DOCUMENT PASSAGE –
--------------------------------

Cool tank, definitely has a similar look to what I'm going for in mine. It will be nice to see how it turns out. And I can steal ideas from your tank  lol.


----------



## cintamas (Feb 17, 2009)

I hate to make a suggestion because I think the tank looks great as is. BUT....I think it would have a greater sense of depth if you added a thin piece of wood or two shooting outward from behind your focal stone on the left. I figured since you aren't adding stems, this idea might give your layout the height to balance it. Though a moss-covered wood would look nice, a bare branch might be just as effective.

What kind of moss is on the stones?


----------



## juleeh (Sep 21, 2008)

cintamas said:


> I hate to make a suggestion because I think the tank looks great as is. BUT....I think it would have a greater sense of depth if you added a thin piece of wood or two shooting outward from behind your focal stone on the left. I figured since you aren't adding stems, this idea might give your layout the height to balance it. Though a moss-covered wood would look nice, a bare branch might be just as effective.
> 
> What kind of moss is on the stones?


Ill keep the wood in mind...I just want the blyxa to grow very tall and lush like others. The moss is Christmas moss.


----------



## juleeh (Sep 21, 2008)

I just took some new pictures of my tank. There are some new things.
I splitted the anubias so i can plant one on the right side
























My bf added hc to see if it can grow in my tank. lol








He also added some Hm too. :icon_roll


----------

--------------------------------

PROVIDED DATA –
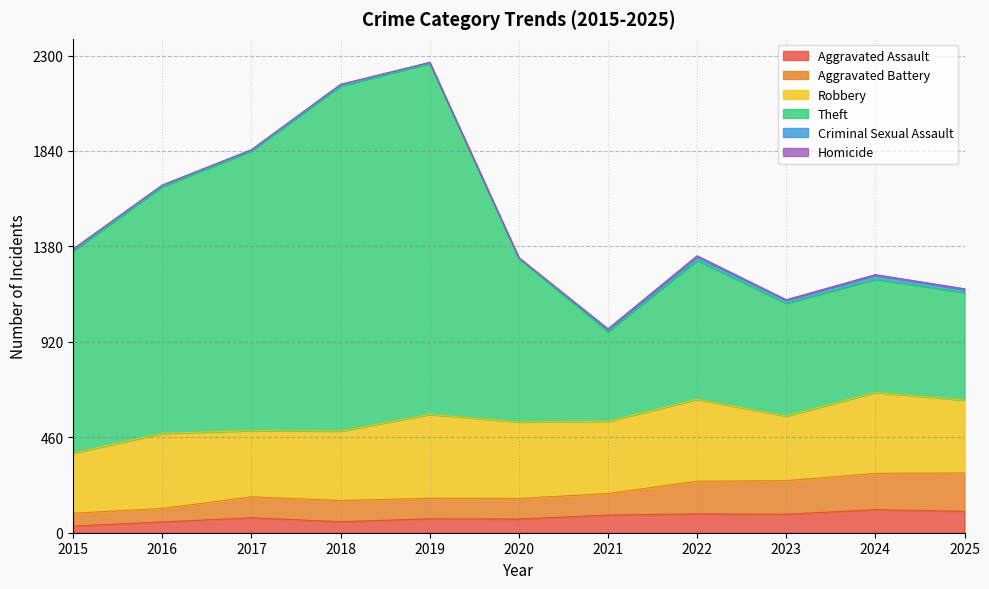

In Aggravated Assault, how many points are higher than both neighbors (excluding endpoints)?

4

--------------------------------

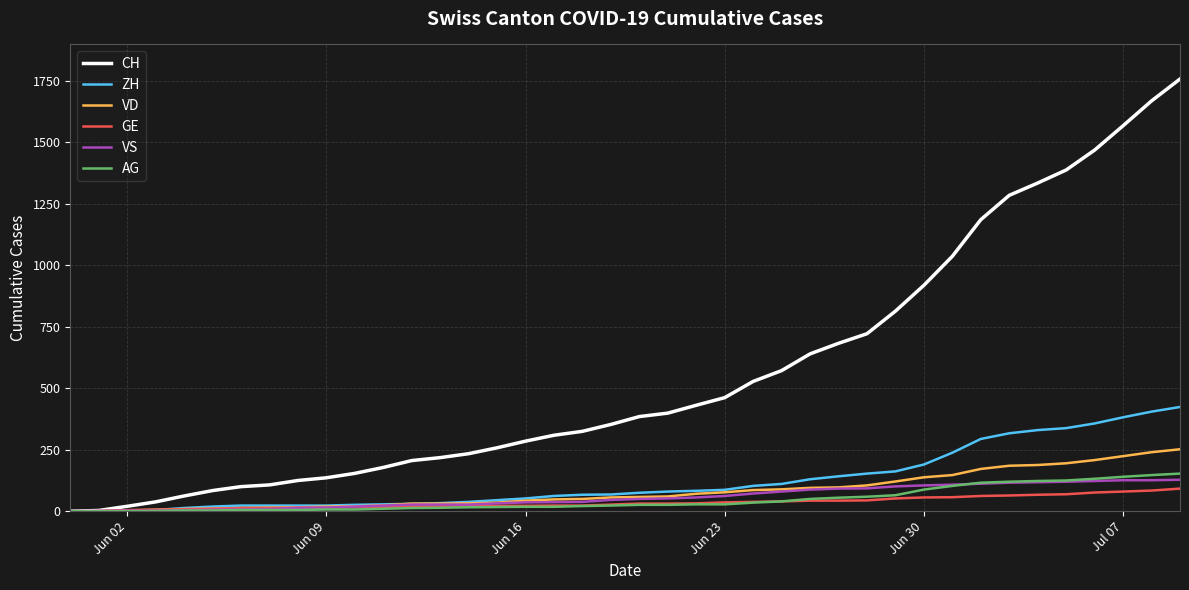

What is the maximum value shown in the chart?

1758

--------------------------------

DIRECTIONS –
**1)** Name every plant that the aquarium forum thread identifies by name or abbreviation.
**2)** Summarize the aquarium forum thread in two sentences.

SOLUTIONS FOR EACH TASK –
**1)** blyxa, Christmas moss, anubias, hc, Hm

**2)** One commenter suggests adding a thin piece of wood or two behind the left focal stone for depth and height, and asks about the moss. The tank owner identifies it as Christmas moss, says the goal is tall, lush blyxa, and later reports splitting the anubias to plant one on the right and a boyfriend adding hc and Hm.